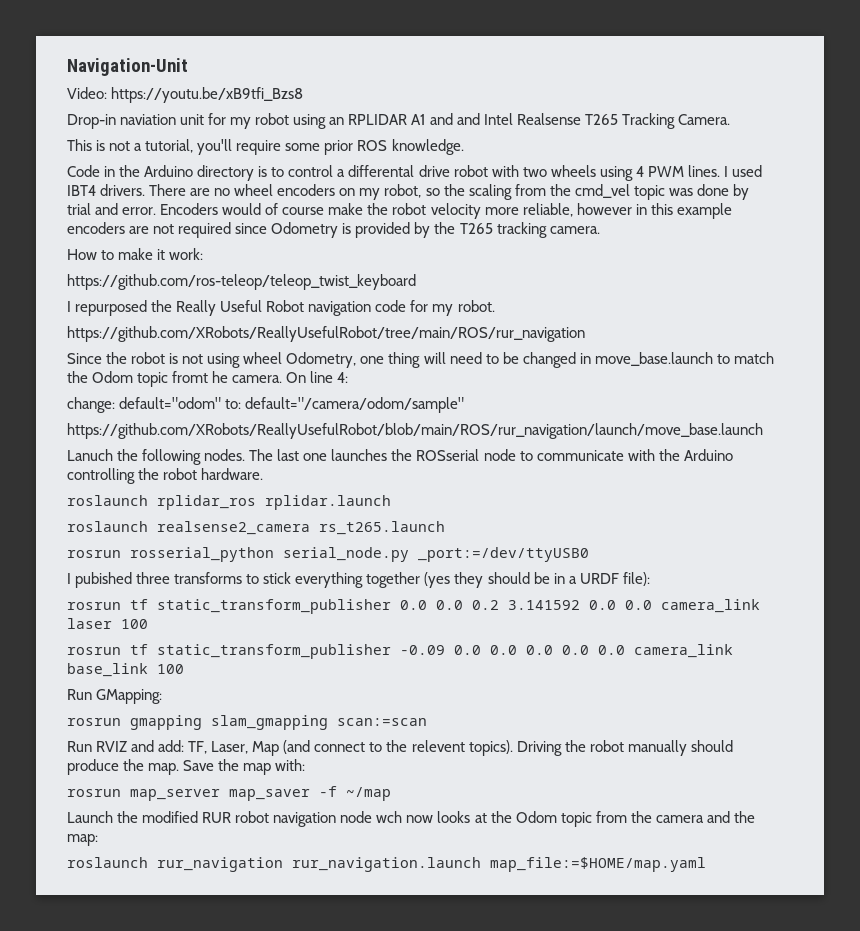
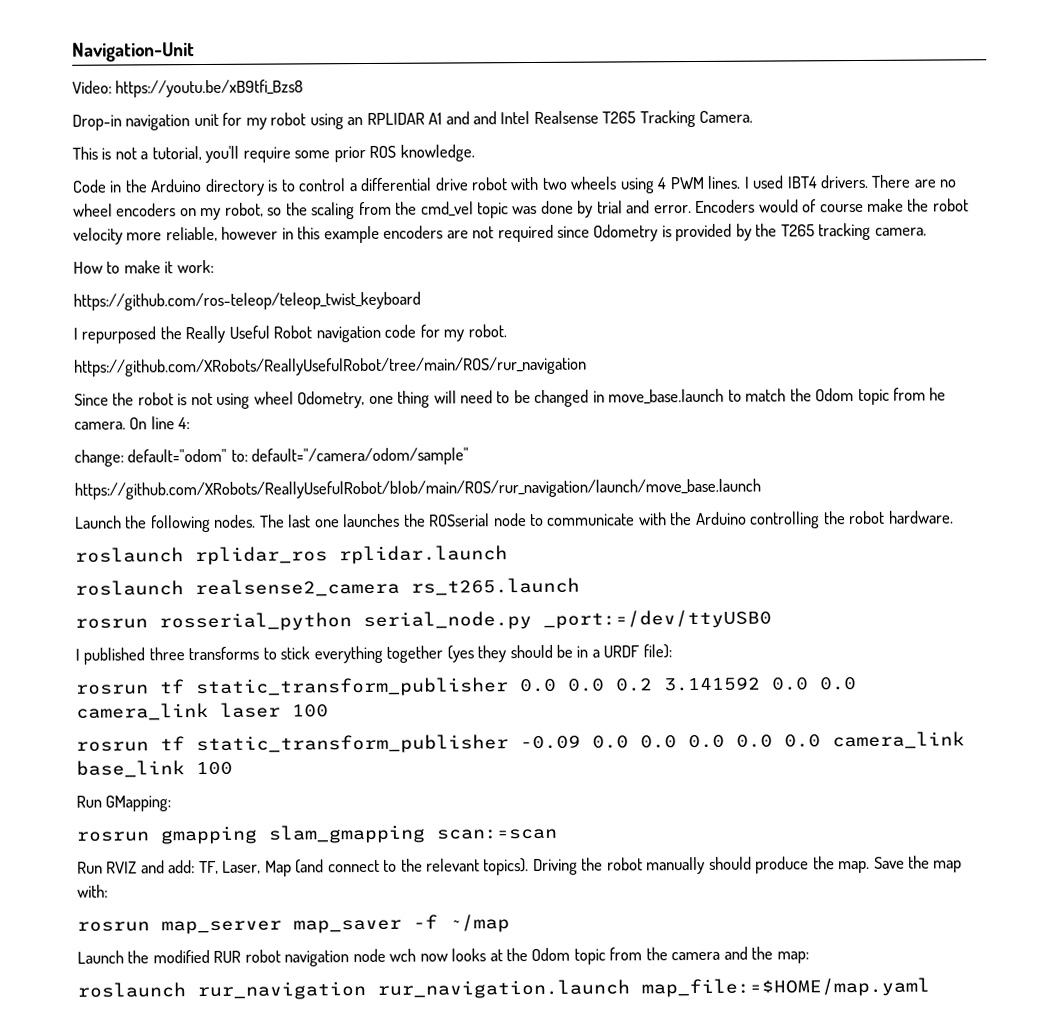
[120,114,177,125] naviation -> [125,114,191,131] navigation
[348,165,415,177] differental -> [360,177,433,192] differential
[172,371,209,383] fromt -> [893,387,927,401] from
[67,449,113,461] Lanuch -> [74,515,122,529] Launch
[75,572,133,588] pubished -> [83,647,146,665] published
[411,740,465,752] relevent -> [426,858,481,872] relevant

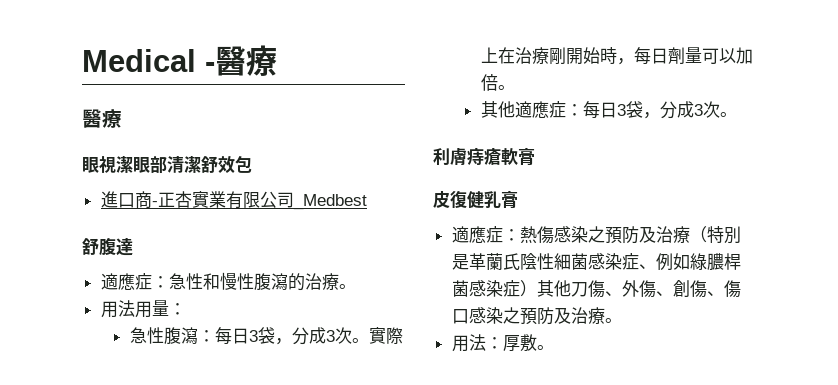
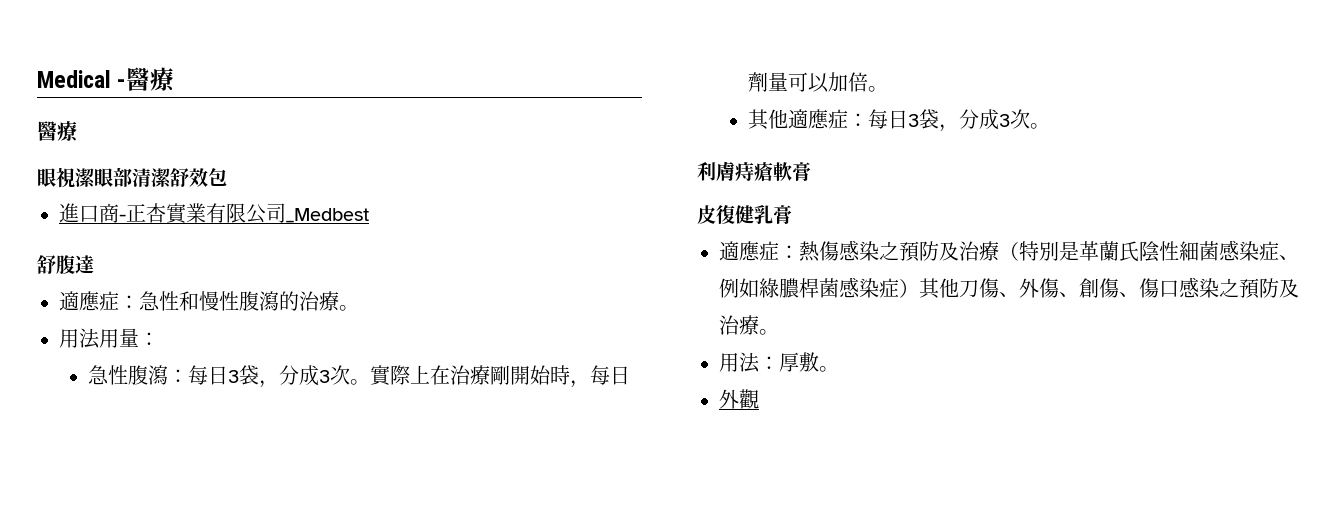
(554, 347) none -> [719,389,759,409] // 外觀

§ **Try it**: Type out all of the records exactly, leaving out any picture.

§ **Solution**:
[120,114,177,125] naviation -> [125,114,191,131] navigation
[348,165,415,177] differental -> [360,177,433,192] differential
[172,371,209,383] fromt -> [893,387,927,401] from
[67,449,113,461] Lanuch -> [74,515,122,529] Launch
[75,572,133,588] pubished -> [83,647,146,665] published
[411,740,465,752] relevent -> [426,858,481,872] relevant

(554, 347) none -> [719,389,759,409] // 外觀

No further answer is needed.